» **Exercise prompt**
Find all lines in the listing that include the word "KRONTHALER", then copy them.
──────
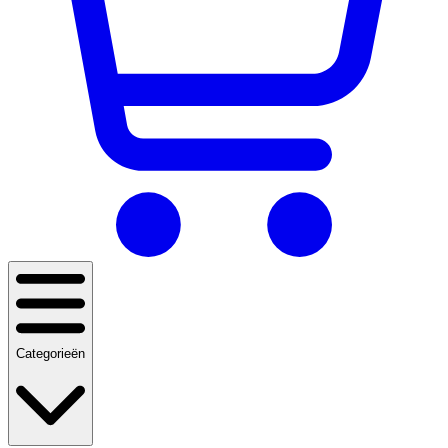
Categorieën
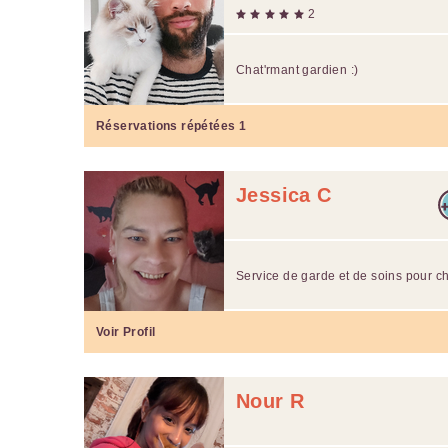
2
Chat'rmant gardien :)
Réservations répétées
1
Jessica C
Service de garde et de soins pour ch
Voir Profil
Nour R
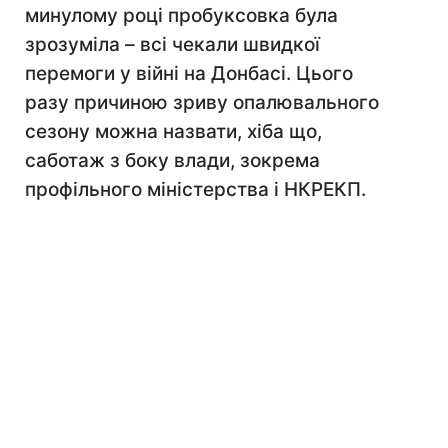
минулому році пробуксовка була
зрозуміла – всі чекали швидкої
перемоги у війні на Донбасі. Цього
разу причиною зриву опалювального
сезону можна назвати, хіба що,
саботаж з боку влади, зокрема
профільного міністерства і НКРЕКП.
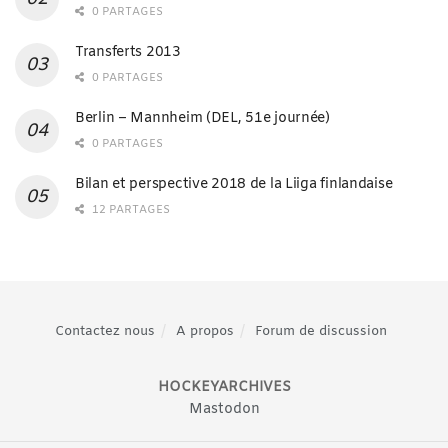
0 PARTAGES
Transferts 2013
0 PARTAGES
Berlin – Mannheim (DEL, 51e journée)
0 PARTAGES
Bilan et perspective 2018 de la Liiga finlandaise
12 PARTAGES
Contactez nous
A propos
Forum de discussion
HOCKEYARCHIVES
Mastodon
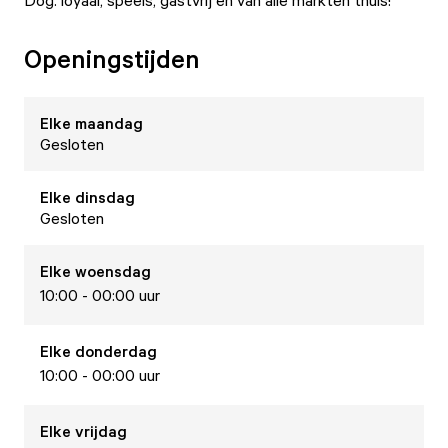
Dog: loyaal, speels, gastvrij en van alle markten thuis!
Openingstijden
Elke
maandag
Gesloten
Elke
dinsdag
Gesloten
Elke
woensdag
10:00 - 00:00 uur
Elke
donderdag
10:00 - 00:00 uur
Elke
vrijdag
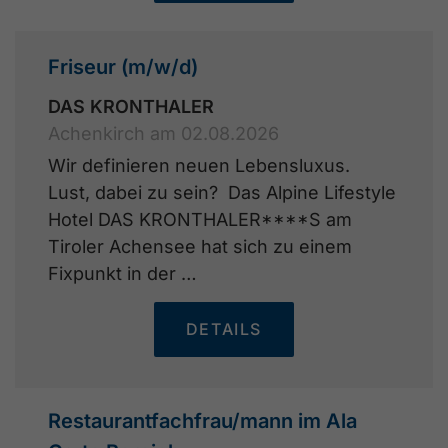
Friseur (m/w/d)
DAS KRONTHALER
Achenkirch am 02.08.2026
Wir definieren neuen Lebensluxus.
Lust, dabei zu sein? Das Alpine Lifestyle
Hotel DAS KRONTHALER****S am
Tiroler Achensee hat sich zu einem
Fixpunkt in der …
DETAILS
Restaurantfachfrau/mann im Ala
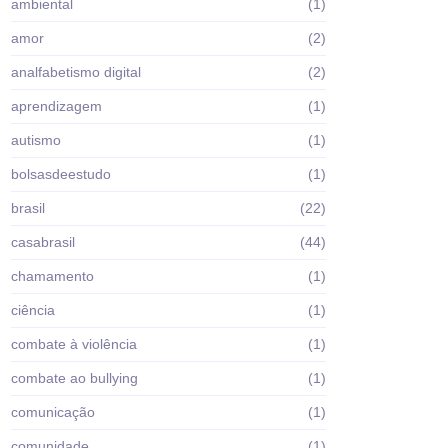
ambiental
(1)
amor
(2)
analfabetismo digital
(2)
aprendizagem
(1)
autismo
(1)
bolsasdeestudo
(1)
brasil
(22)
casabrasil
(44)
chamamento
(1)
ciência
(1)
combate à violência
(1)
combate ao bullying
(1)
comunicação
(1)
comunidade
(1)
──────
» **Response area**
DAS KRONTHALER
Hotel DAS KRONTHALER****S am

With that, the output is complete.